_Instructions for the task_. Retype the records below from their first line through the line containing "thumb cmc: (510, 717)", and include nothing else.

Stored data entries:
══════

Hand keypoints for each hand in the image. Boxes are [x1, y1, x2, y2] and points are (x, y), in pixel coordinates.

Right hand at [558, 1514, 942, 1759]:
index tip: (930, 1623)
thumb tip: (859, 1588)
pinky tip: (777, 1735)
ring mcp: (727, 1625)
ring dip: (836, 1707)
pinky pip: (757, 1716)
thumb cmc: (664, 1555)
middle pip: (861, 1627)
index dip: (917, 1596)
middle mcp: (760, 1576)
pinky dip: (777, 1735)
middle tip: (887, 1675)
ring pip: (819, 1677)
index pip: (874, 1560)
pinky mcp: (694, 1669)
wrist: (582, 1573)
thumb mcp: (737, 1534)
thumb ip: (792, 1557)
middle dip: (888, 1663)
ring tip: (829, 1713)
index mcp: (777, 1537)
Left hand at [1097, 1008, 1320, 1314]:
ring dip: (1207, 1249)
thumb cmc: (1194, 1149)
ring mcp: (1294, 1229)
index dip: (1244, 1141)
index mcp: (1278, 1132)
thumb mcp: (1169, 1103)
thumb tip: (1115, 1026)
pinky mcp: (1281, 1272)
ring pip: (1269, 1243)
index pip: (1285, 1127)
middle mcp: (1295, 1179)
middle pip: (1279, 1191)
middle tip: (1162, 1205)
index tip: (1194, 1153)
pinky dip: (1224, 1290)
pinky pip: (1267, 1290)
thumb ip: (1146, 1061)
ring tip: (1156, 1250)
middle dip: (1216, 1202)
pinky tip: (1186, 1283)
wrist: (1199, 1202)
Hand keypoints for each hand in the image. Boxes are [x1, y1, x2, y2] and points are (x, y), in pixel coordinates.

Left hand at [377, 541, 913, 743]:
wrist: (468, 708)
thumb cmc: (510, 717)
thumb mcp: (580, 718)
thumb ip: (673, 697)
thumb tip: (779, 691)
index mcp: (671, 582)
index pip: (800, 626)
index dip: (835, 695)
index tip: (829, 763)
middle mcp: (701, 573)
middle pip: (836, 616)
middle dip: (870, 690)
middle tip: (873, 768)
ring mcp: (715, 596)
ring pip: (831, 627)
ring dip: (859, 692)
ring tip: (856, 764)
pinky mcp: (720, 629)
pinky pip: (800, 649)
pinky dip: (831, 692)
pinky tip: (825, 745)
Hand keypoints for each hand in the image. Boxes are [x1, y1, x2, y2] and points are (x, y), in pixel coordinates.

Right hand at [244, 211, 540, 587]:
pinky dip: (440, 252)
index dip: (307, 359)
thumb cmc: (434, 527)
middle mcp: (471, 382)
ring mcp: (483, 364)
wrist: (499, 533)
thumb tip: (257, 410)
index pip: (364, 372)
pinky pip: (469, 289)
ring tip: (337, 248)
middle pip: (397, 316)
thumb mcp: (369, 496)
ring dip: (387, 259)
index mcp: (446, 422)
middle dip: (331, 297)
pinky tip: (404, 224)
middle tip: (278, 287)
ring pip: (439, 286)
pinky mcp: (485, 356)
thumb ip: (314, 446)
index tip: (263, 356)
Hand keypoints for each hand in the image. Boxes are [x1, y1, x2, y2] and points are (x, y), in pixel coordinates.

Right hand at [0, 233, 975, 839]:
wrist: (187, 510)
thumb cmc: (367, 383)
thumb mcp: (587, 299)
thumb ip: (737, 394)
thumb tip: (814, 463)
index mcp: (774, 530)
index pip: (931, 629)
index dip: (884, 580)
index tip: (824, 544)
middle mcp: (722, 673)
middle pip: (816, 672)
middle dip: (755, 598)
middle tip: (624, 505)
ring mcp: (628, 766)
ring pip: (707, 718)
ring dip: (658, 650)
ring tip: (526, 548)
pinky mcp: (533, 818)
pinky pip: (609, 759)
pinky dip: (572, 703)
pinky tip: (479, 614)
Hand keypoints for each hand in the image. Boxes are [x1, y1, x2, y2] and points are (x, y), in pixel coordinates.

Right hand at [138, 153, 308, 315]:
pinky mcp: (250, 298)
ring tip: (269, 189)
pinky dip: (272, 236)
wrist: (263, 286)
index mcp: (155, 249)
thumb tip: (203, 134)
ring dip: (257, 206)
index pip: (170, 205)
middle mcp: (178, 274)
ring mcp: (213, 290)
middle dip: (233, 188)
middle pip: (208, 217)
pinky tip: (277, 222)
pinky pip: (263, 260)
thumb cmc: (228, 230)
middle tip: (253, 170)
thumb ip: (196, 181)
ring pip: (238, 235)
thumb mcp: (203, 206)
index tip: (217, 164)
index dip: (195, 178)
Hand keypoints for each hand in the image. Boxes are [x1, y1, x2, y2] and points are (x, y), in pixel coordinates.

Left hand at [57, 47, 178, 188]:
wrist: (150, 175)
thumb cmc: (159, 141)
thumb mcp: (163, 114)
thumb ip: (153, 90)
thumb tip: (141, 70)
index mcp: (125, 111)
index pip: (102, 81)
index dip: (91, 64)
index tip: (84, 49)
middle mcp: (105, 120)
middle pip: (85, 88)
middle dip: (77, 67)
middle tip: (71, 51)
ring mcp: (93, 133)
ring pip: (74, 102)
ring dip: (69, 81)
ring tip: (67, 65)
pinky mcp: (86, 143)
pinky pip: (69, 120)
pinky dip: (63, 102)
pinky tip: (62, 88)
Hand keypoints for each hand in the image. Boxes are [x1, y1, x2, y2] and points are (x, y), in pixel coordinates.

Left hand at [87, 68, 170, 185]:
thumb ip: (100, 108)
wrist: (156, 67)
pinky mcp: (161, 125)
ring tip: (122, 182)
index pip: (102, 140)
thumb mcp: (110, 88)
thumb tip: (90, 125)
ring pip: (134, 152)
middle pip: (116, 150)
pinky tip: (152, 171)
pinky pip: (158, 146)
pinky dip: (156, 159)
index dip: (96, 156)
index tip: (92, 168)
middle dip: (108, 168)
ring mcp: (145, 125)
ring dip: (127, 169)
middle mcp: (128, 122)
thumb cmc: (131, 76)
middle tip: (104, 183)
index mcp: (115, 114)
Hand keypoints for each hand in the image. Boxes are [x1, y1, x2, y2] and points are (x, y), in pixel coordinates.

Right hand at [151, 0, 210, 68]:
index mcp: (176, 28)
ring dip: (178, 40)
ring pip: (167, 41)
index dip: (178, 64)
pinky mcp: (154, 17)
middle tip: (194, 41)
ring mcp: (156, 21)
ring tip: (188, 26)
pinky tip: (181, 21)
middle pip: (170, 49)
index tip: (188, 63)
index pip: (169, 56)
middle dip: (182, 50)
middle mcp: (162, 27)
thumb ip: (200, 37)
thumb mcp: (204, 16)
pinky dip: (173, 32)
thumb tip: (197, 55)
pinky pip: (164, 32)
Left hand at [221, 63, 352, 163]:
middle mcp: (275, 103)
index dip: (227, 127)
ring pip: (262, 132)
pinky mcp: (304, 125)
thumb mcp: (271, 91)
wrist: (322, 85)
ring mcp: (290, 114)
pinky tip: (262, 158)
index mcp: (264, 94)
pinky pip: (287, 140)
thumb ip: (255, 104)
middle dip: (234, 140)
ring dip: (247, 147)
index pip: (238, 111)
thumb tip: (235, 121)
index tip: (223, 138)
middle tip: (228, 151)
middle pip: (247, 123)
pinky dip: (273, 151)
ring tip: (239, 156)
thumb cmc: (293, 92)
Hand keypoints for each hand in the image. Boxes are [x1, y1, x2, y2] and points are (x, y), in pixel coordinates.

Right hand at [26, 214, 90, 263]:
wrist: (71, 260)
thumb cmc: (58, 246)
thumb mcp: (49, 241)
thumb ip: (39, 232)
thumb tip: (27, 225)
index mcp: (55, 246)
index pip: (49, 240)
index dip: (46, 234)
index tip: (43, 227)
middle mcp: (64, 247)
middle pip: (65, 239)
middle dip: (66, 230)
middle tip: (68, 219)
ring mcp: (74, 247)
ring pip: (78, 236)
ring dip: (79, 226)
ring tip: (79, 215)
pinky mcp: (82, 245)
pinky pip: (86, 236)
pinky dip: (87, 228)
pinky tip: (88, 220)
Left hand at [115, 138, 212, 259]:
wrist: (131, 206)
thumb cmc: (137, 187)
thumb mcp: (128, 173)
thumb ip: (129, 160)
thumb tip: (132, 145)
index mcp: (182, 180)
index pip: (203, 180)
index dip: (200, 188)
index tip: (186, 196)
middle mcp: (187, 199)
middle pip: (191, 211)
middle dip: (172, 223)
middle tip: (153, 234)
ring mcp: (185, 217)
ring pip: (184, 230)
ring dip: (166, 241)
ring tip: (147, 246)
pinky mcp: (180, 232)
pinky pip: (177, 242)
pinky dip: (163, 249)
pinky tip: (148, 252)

══════

_Task answer_.
Hand keypoints for each hand in the image. Boxes are [x1, y1, x2, y2] and points are (x, y), in pixel coordinates.

Right hand at [558, 1514, 942, 1759]:
index tip: (930, 1623)
thumb tip: (859, 1588)
pinky tip: (777, 1735)
ring mcp: (727, 1625)
ring dip: (836, 1707)
pinky pip: (757, 1716)
thumb cmc: (664, 1555)
middle pip: (861, 1627)
index dip: (917, 1596)
middle mcp: (760, 1576)
pinky dip: (777, 1735)
middle tip: (887, 1675)
ring pip: (819, 1677)
index pip: (874, 1560)
pinky mcp: (694, 1669)
wrist: (582, 1573)
thumb mcp: (737, 1534)
thumb ip: (792, 1557)
middle dip: (888, 1663)
ring tip: (829, 1713)
index mcp: (777, 1537)
Left hand at [1097, 1008, 1320, 1314]:
ring dip: (1207, 1249)
thumb cmc: (1194, 1149)
ring mcp: (1294, 1229)
index dip: (1244, 1141)
index mcp: (1278, 1132)
thumb mcp: (1169, 1103)
thumb tip: (1115, 1026)
pinky mcp: (1281, 1272)
ring pip: (1269, 1243)
index pip: (1285, 1127)
middle mcp: (1295, 1179)
middle pip: (1279, 1191)
middle tip: (1162, 1205)
index tip: (1194, 1153)
pinky dip: (1224, 1290)
pinky pip: (1267, 1290)
thumb ip: (1146, 1061)
ring tip: (1156, 1250)
middle dip: (1216, 1202)
pinky tip: (1186, 1283)
wrist: (1199, 1202)
Hand keypoints for each hand in the image. Boxes are [x1, y1, x2, y2] and points are (x, y), in pixel coordinates.

Left hand at [377, 541, 913, 743]:
wrist: (468, 708)
thumb cmc: (510, 717)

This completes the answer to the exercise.